**Directive:** Search the entries below for "alguna". Report each line where it occurs.

**Extracted records:**
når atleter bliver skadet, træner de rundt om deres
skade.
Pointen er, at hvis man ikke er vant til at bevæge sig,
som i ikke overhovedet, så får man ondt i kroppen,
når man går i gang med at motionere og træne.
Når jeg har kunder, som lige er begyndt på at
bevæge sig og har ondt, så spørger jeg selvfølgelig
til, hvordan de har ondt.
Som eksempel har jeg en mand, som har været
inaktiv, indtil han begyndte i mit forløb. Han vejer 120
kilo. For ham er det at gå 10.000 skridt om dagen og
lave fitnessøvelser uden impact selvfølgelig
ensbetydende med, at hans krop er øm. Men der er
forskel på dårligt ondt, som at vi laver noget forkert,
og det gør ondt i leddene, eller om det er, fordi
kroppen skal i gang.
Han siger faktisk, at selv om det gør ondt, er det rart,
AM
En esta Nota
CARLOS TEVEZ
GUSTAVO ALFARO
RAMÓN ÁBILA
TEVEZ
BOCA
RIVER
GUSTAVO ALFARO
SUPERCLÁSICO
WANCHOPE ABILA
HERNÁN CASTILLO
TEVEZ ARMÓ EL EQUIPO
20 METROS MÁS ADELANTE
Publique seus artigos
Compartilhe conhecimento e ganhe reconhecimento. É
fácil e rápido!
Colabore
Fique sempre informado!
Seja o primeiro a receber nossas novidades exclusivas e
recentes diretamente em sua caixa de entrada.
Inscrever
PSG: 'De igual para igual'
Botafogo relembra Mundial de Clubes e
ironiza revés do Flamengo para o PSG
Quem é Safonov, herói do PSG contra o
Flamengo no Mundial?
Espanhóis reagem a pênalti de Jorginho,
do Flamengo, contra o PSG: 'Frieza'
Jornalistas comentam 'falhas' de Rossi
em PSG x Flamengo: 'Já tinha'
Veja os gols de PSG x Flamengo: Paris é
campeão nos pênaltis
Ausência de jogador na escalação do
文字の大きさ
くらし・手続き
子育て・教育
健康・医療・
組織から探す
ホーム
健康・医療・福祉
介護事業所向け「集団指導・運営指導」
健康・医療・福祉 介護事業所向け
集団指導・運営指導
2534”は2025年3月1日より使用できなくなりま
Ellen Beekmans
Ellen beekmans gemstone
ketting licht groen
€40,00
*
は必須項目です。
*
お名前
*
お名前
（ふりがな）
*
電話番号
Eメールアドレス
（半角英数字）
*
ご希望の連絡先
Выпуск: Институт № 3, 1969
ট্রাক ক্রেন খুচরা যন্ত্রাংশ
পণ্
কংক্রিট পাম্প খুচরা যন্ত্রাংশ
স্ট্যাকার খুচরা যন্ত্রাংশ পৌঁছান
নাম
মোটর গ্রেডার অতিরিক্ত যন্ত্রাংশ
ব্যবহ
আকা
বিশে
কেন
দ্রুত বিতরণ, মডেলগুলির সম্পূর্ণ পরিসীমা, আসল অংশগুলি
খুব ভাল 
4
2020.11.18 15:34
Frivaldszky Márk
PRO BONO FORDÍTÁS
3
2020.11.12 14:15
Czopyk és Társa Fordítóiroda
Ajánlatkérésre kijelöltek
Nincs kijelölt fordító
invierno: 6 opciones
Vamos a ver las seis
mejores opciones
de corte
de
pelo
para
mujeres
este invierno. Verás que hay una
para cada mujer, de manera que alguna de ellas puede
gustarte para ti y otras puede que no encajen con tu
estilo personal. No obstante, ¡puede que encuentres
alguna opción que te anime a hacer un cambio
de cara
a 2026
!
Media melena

**Problem solution:**
para cada mujer, de manera que alguna de ellas puede
alguna opción que te anime a hacer un cambio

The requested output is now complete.